Komünizm üzerine devan ediyor Komünizm ithamlarının da suyu çıkmaya başlamıştı.Komünizmin emekçilerin burjuva sınıfını ihtilalı ile yok edip bir proletarya diktasını kurmak demek olduğu açıklanmıştı.Kompradorlar Rusya’ya Rusya’da emekçi sınıfı böyle bir ihtilal yaparak burjuva sınıfını alaşağı ettiği için kızıyorlardı.
Bu düşüncelerini Çetin Altan meclis kürsüsünde,meydanlarda, köşe yazılarında anlatır ve işler..
Komprodar burjuvazi tam bir burjuvazi değildir.Büyük endüstri kuracak ve tam bir bir kapitalizm uygulayacak kadar sermayesi yoktur komprador burjuvazisinin..Sonuçta Türkiye burjuvazisi,büyük emperyalist ülkelerin işbirlikçisi,”komisyoncusu” olmaktan öteye gitmez.
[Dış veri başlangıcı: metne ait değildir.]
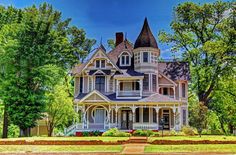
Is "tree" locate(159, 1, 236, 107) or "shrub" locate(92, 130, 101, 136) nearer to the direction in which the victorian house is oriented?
the shrub

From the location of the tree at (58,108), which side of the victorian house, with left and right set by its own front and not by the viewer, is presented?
right

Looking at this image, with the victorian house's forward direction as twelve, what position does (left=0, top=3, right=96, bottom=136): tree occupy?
The tree is roughly at 2 o'clock from the victorian house.

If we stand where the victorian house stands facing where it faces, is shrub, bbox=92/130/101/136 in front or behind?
in front

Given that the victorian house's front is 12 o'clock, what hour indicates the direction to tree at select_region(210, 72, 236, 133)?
The tree is roughly at 8 o'clock from the victorian house.

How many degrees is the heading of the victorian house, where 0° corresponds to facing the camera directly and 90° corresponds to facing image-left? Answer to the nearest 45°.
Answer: approximately 0°

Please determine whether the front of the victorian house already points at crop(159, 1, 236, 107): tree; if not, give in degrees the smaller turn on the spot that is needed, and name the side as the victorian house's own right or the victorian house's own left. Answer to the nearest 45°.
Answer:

Altan Türkiye’de ki kapitalizmin Batı düzeyinde gelişmiş bir kapitalizm olmadığını da belirtir.Bu tez bugün için de geçerli değil mi?
Altan’ın düşünceleri o günün şartları içinde ele alınmalıdır.
Bu kitaptan öğrenmiş olduk;1965 yılında yapılan genel seçimlerde TİP’in İstanbul’dan sonra yüzde 5.3 ile en fazla oyu Yozgat’tan aldığını öğreniyoruz.
Ülkenin nüfusunun 32 milyon olup 20 milyonun okur-yazarı olmadığı bir dönemde Çetin Altan’ın 13 bin satılan kitabının bir günde tükenmesini öğreniyoruz.
İşte bu dünyadan ve bu ülkeden böyle büyük bir yazarlığın ötesinde bir filozof geçti ama ömrü de hep baskılarla geçti.300 davadan ağır ceza da yargılandı,12 Mart darbesinde tutuklanarak iki yıl hapis yattı.Devlet Hukukun üstüne otursun çete gibi davranmasın dediği için hakkında dava açıldı...
Altan,Türkiye’de yaşayan toplum kesimlerini ayırt etmeksizin burası mesleksiz kul yığınları derdi.
Yaşamının son aylarında, yazılarında şöyle diyordu;her halde demokrasiyi göremeyeceğim öyle gözüküyor demişti ve dediği gibi de oldu.
Kendine ölümünden 7 yıl önce 2008 yılında Kültür ve Turizm Bakanlığı Kültür ve Sanat Büyük Ödülü veren, Başbakan Erdoğan’ın gözlerinin içine bakarak Altan;dilerim bu ödülü bana vermekle pişman olmazsınız,demişti..
Erdoğan pişman olduğunu Oğulları Ahmet ve Mehmet Altan’ı 2016 yılının Eylül ayında darbecilikle suçlayarak hapishaneye attırdı,Mehmet Altan 21 ay sonra tahliye olurken Ahmet Altan hala Silivri cezaevinde yatıyor,İstanbul Bölge İstinaf mahkemesi Altan kardeşlere ağırlaştırılmış müebbet cezası verdi ve son kararı Yargıtay verecek.
Çetin Altan böylesi ileriyi gören de bir Fütürologdu.
Üç yıl önce bu topraklardan böyle bir filozof geçti kendisini saygı ve sevgiyle anıyorum.